Stored items:
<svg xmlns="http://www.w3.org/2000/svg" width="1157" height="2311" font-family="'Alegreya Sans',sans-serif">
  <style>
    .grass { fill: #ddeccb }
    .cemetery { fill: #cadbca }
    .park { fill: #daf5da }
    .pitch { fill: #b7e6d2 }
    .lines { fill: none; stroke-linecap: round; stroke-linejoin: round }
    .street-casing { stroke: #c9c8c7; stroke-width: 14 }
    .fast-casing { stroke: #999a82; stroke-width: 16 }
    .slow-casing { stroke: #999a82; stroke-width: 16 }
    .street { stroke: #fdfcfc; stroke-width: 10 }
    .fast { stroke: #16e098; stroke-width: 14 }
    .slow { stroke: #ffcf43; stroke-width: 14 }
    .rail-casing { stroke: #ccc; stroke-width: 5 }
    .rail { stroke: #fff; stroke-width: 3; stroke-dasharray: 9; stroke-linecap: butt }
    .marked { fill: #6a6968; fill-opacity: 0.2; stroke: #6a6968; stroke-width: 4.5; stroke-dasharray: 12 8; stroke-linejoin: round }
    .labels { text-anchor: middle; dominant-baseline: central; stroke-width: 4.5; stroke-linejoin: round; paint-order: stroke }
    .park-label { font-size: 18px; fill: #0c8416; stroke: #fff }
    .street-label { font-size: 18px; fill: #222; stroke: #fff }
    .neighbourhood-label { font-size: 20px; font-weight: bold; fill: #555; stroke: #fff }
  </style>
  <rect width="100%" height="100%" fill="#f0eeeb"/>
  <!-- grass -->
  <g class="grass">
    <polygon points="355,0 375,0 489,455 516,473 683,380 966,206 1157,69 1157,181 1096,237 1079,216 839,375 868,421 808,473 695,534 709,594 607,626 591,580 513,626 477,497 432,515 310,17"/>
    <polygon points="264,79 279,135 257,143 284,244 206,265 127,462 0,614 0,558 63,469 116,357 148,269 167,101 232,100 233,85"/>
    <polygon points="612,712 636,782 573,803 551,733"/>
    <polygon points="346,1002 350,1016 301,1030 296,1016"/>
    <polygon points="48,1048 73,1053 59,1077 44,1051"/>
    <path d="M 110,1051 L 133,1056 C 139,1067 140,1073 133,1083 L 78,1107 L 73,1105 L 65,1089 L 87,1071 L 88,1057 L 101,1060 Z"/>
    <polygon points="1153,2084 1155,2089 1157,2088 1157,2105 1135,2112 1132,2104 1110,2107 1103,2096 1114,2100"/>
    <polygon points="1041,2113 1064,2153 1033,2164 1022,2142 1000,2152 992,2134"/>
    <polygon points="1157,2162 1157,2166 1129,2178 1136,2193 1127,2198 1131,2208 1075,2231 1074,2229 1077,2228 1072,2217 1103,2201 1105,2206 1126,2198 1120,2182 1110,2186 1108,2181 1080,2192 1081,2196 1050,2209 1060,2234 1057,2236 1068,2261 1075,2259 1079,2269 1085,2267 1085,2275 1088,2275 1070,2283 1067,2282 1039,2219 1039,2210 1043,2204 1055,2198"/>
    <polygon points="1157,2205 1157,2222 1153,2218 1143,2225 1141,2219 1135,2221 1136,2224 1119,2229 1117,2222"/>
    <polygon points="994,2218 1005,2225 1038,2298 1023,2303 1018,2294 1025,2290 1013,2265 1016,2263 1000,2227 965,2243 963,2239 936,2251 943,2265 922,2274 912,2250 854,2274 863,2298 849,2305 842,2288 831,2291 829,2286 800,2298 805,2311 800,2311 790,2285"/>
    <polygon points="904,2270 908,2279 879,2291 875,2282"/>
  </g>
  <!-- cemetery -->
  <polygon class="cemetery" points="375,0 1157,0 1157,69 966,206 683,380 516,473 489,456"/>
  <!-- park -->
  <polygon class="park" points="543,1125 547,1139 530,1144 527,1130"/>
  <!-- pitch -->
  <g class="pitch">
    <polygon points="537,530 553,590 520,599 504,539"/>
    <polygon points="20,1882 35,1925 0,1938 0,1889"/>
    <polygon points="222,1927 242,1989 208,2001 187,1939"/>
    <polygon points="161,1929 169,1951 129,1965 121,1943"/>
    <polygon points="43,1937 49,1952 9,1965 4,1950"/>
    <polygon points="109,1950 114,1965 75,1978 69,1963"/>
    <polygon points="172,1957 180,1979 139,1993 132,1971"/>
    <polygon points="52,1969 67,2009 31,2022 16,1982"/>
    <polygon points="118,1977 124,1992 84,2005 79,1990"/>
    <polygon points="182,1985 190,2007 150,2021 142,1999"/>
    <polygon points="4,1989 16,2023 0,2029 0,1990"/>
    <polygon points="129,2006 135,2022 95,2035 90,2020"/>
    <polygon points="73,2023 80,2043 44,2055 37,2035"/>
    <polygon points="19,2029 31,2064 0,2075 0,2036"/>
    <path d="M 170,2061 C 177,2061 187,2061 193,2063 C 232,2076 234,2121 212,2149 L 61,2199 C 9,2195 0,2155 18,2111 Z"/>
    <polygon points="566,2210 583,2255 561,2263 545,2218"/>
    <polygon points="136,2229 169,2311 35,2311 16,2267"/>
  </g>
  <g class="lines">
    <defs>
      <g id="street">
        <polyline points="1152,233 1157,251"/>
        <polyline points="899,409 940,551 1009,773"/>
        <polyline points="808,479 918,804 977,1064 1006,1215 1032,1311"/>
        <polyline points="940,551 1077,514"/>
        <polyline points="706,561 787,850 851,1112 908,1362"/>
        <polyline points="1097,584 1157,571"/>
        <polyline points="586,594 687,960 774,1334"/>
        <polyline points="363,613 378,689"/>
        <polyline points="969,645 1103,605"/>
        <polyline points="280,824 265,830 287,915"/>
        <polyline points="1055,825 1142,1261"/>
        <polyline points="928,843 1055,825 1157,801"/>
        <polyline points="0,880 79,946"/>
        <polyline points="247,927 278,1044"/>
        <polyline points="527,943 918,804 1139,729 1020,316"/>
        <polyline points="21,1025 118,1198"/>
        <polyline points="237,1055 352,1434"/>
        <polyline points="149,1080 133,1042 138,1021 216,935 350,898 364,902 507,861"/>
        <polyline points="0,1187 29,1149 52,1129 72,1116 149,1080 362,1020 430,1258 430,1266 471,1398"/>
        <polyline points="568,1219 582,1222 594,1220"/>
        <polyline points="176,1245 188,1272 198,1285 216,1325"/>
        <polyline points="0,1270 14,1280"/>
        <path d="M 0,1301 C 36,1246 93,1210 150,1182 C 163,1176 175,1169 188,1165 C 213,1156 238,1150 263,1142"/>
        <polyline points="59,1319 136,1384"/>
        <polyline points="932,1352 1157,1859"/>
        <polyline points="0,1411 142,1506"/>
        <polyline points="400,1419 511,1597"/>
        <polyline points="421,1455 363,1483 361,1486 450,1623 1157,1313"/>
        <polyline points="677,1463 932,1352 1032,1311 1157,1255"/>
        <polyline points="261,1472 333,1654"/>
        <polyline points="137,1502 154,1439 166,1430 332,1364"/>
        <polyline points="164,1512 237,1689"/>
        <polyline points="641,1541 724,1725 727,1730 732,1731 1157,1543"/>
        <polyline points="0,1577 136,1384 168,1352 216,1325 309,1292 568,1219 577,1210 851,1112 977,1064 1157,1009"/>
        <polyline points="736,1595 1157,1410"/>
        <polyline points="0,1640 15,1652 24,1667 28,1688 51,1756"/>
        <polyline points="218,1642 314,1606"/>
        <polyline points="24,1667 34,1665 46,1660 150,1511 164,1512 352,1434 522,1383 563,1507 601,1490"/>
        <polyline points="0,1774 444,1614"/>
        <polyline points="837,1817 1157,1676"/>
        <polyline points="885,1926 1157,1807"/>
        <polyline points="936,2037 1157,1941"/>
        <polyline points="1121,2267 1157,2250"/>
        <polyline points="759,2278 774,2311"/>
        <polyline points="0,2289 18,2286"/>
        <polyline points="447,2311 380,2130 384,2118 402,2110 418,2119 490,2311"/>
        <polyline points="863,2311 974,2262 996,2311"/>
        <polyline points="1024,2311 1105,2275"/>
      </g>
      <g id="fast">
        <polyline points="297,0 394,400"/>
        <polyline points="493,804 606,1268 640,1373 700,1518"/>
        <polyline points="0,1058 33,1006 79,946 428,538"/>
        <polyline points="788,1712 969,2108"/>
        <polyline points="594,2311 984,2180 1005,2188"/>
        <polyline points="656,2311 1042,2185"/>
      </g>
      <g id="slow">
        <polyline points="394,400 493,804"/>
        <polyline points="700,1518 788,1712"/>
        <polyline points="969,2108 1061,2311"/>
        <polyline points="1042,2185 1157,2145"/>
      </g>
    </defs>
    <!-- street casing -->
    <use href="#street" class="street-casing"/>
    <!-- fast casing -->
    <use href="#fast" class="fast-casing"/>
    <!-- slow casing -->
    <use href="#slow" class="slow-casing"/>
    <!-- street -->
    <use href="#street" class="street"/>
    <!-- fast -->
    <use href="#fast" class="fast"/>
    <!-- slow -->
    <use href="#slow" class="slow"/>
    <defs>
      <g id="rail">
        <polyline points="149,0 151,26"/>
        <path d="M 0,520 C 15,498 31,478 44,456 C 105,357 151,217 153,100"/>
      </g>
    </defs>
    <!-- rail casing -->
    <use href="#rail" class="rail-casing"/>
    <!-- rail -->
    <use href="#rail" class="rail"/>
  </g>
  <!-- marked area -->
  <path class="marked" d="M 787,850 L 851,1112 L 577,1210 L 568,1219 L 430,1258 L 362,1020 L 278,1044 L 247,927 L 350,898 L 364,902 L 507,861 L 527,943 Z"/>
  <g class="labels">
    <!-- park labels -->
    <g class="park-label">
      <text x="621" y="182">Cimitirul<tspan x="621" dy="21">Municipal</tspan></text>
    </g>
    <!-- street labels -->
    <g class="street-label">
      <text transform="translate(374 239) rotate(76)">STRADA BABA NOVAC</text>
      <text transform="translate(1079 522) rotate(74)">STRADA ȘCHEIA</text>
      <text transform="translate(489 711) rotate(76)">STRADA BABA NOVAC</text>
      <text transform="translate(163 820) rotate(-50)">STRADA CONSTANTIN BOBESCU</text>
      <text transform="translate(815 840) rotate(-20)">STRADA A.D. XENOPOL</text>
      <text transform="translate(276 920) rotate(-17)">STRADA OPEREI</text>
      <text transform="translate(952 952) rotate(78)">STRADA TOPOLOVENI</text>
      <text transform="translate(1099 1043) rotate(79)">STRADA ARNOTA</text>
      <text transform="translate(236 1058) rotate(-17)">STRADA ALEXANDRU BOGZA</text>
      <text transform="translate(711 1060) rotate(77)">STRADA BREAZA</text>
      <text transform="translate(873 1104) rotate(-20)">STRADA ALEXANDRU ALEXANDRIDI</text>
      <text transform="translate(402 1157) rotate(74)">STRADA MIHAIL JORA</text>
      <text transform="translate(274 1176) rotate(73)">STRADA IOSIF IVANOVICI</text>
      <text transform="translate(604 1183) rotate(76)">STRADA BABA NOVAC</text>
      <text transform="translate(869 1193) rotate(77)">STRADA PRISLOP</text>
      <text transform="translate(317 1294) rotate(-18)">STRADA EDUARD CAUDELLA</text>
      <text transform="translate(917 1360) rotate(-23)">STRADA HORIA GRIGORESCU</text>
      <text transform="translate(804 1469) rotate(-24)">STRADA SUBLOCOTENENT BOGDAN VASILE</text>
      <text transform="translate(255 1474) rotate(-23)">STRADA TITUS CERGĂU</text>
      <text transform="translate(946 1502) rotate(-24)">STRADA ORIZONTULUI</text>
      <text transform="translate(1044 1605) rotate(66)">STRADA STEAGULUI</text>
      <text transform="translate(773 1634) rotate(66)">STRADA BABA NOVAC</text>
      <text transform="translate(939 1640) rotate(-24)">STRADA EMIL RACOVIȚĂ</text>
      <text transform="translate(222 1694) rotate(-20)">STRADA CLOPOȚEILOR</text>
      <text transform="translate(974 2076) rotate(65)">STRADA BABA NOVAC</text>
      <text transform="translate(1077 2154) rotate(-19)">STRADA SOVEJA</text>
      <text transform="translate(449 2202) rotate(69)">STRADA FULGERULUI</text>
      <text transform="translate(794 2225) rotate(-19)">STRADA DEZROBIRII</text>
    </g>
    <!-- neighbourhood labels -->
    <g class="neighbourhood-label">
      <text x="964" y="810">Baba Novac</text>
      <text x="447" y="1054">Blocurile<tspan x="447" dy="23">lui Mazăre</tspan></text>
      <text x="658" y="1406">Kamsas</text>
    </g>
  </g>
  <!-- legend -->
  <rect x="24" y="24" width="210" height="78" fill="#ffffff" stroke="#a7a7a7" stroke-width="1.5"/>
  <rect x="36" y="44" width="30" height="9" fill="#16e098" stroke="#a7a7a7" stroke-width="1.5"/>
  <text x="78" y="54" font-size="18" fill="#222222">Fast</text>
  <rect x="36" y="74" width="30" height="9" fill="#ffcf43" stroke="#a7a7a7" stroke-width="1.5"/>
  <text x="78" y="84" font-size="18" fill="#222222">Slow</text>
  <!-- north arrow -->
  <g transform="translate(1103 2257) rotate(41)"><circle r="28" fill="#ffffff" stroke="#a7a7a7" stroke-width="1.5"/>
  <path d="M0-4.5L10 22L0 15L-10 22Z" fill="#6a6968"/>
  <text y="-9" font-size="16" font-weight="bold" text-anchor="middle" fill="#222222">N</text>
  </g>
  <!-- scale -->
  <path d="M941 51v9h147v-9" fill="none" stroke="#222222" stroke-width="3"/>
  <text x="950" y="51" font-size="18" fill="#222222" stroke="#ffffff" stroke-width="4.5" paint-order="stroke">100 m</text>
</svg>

ACTION ITEM: A complete answer gives every line of the data that includes "lines".

RESPONSE:
    .lines { fill: none; stroke-linecap: round; stroke-linejoin: round }
  <g class="lines">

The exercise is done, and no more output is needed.